Notes on the DPRM property for listable structures

TL;DR

This paper explores the DPRM property in listable structures, establishing foundational results and linking it to Diophantine conjectures and definability complexities in number theory.

Contribution

It provides new insights into the DPRM property, including uniqueness, transferability, and its relation to positive existential bi-interpretability, with applications to Diophantine problems.

Findings

Proved foundational results on the DPRM property in listable structures.

Linked the DPRM property to Diophantine conjectures in global fields.
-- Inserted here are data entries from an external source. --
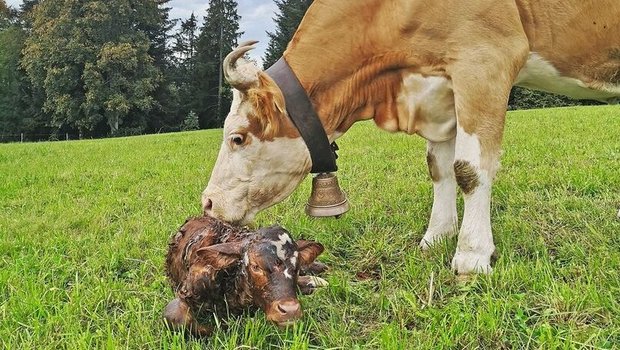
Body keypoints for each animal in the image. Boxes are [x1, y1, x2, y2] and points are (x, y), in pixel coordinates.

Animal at [201, 0, 616, 274]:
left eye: (237, 138)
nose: (207, 203)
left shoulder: (485, 59)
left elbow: (469, 169)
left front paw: (471, 255)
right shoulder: (439, 92)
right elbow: (439, 167)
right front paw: (437, 236)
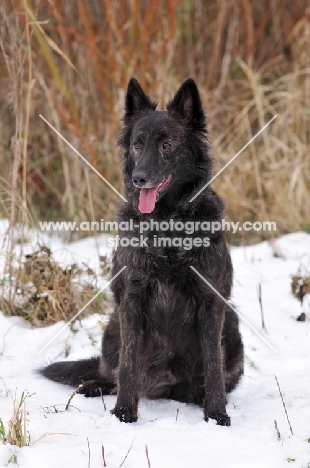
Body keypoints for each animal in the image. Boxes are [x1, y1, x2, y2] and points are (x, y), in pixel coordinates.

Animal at [41, 78, 245, 426]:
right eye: (137, 145)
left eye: (167, 146)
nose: (139, 178)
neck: (166, 228)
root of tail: (167, 382)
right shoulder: (132, 302)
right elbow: (128, 365)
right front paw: (124, 411)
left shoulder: (211, 304)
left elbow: (213, 367)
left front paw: (217, 414)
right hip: (113, 326)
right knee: (110, 372)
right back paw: (94, 387)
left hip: (230, 323)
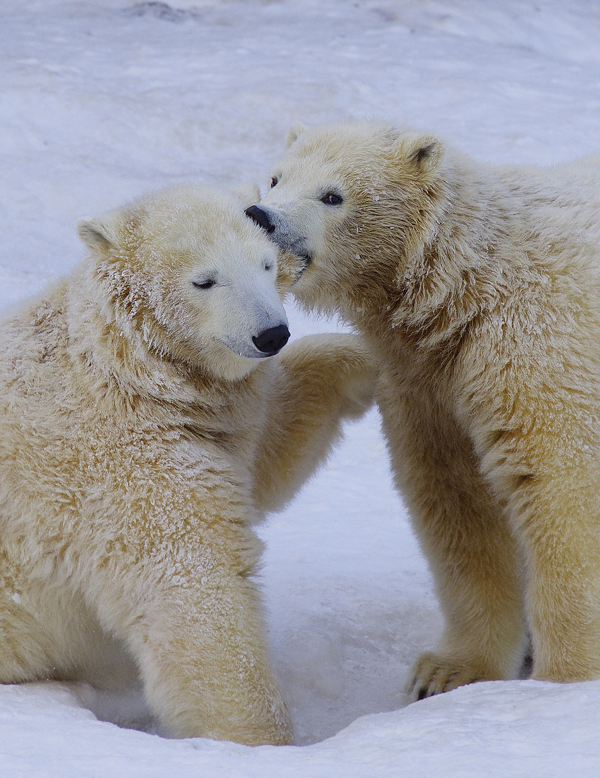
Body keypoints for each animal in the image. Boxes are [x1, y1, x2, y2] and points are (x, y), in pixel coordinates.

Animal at [0, 183, 376, 744]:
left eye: (265, 263)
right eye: (204, 280)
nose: (271, 334)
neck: (121, 366)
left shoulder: (203, 420)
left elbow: (266, 451)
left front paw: (369, 364)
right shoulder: (119, 461)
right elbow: (193, 588)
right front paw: (261, 740)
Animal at [246, 119, 600, 696]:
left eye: (332, 195)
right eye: (275, 178)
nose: (260, 216)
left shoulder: (536, 346)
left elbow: (558, 489)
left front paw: (565, 681)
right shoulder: (428, 383)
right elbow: (456, 501)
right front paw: (447, 672)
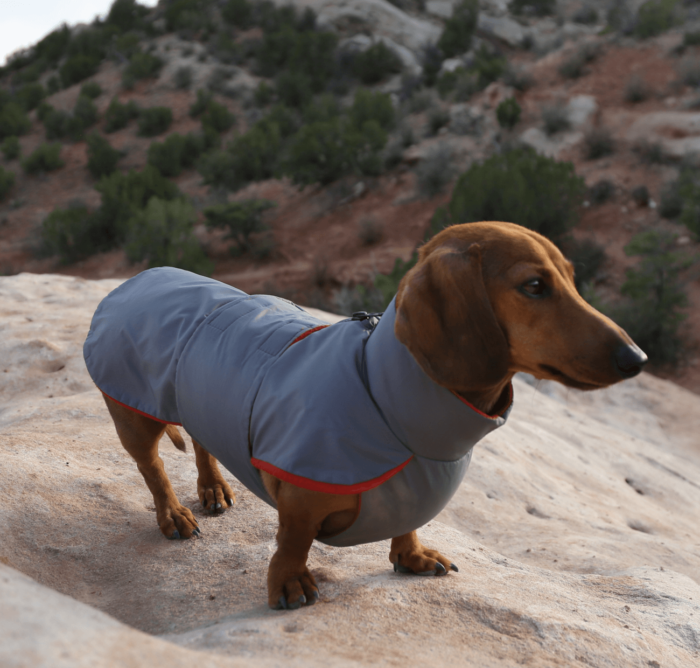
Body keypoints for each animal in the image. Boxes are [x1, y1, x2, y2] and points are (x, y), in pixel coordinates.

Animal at [85, 220, 648, 612]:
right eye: (533, 286)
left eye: (572, 279)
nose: (637, 358)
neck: (383, 393)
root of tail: (139, 278)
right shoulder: (300, 499)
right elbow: (292, 542)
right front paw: (289, 582)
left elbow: (409, 524)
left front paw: (412, 556)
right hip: (134, 414)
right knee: (152, 468)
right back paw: (174, 514)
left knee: (203, 439)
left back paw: (212, 488)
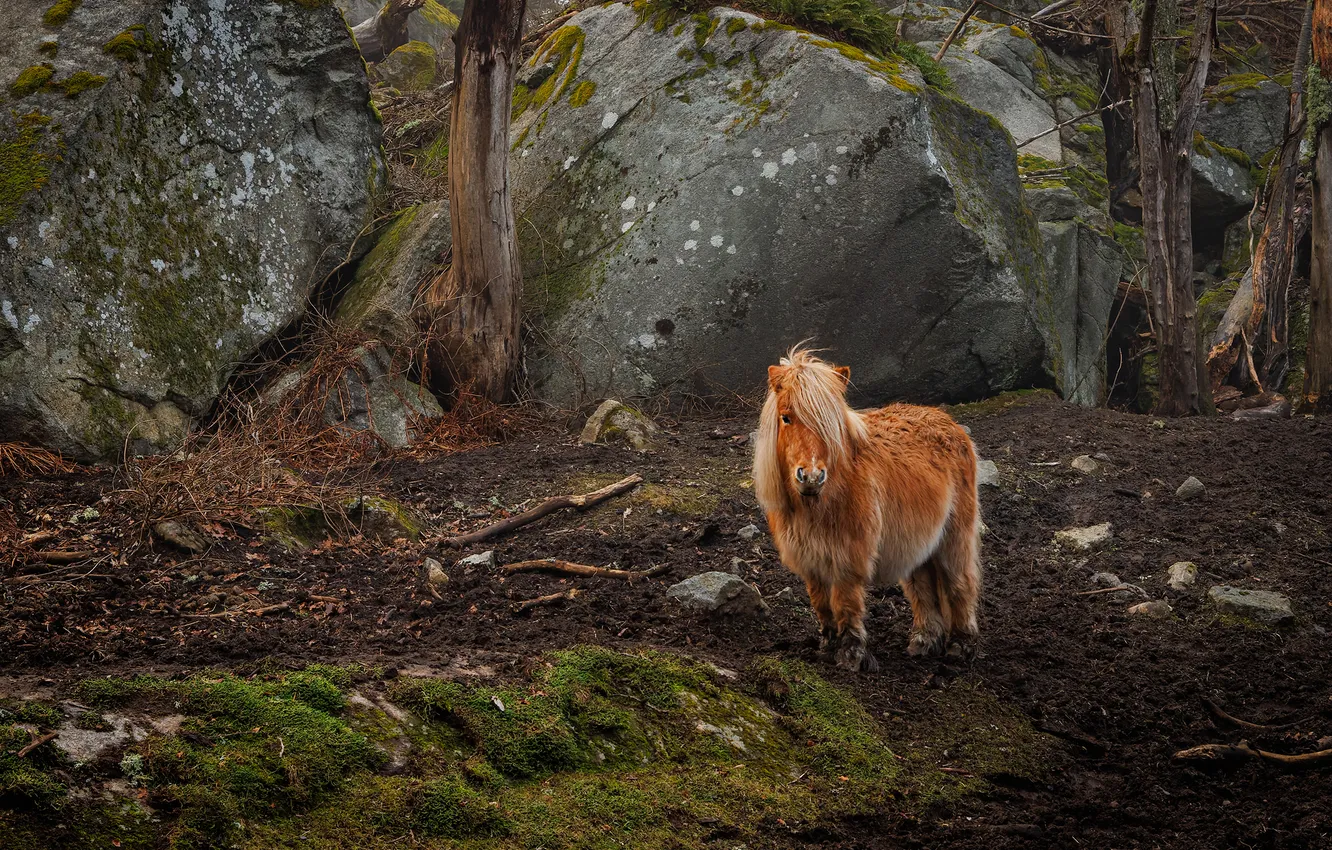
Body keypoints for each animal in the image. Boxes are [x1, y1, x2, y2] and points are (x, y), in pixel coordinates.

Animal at [753, 346, 982, 672]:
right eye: (786, 418)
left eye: (830, 423)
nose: (811, 476)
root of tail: (947, 420)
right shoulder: (812, 561)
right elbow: (822, 605)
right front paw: (827, 647)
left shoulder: (847, 559)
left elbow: (845, 604)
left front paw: (851, 655)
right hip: (919, 543)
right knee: (923, 587)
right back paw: (924, 641)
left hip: (954, 536)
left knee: (960, 582)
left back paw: (961, 645)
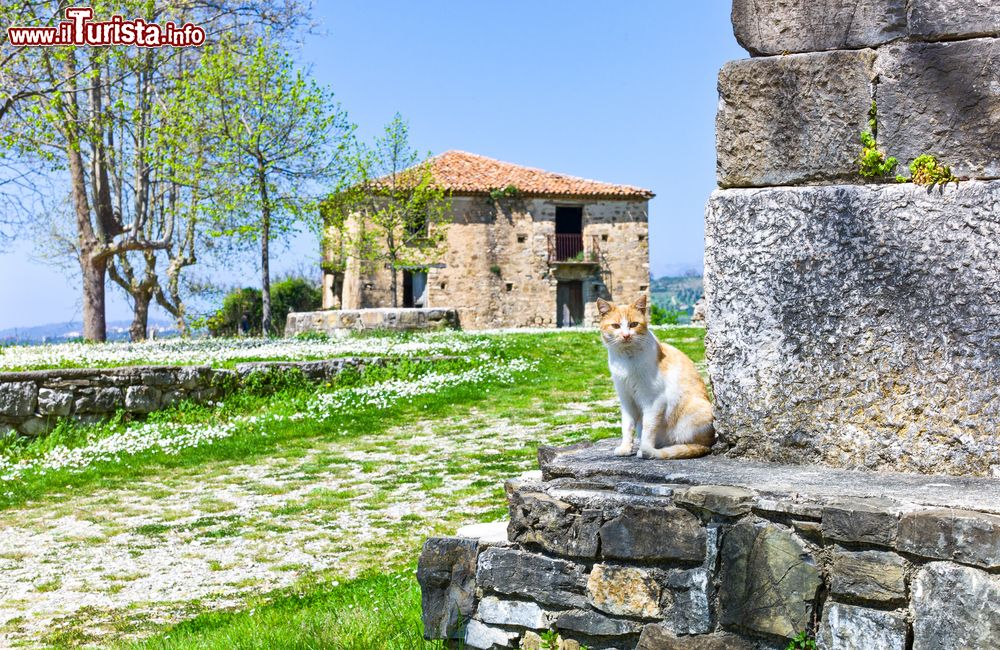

Analyzed the complexity of defining Diophantine sets with existential quantifiers.

Abstract

A celebrated result by M. Davis, H. Putnam, J. Robinson, and Y. Matiyasevich shows that a set of integers is listable if and only if it is positive existentially definable in the language of arithmetic. We investigate analogues of this result over structures endowed with a listable presentation. When such an analogue holds, the structure is said to have the DPRM property. We prove several results addressing foundational aspects around this problem, such as uniqueness of the listable presentation, transference of the DPRM property under interpretation, and its relation with positive existential bi-interpretability. A first application of our results is the rigorous proof of (strong versions of) several folklore facts regarding transference of the DPRM property. Another application of the theory we develop is that it will allow us to link various Diophantine conjectures to the question of whether the DPRM property holds for global fields. This last topic includes a study of the number of existential quantifiers needed to define a Diophantine set.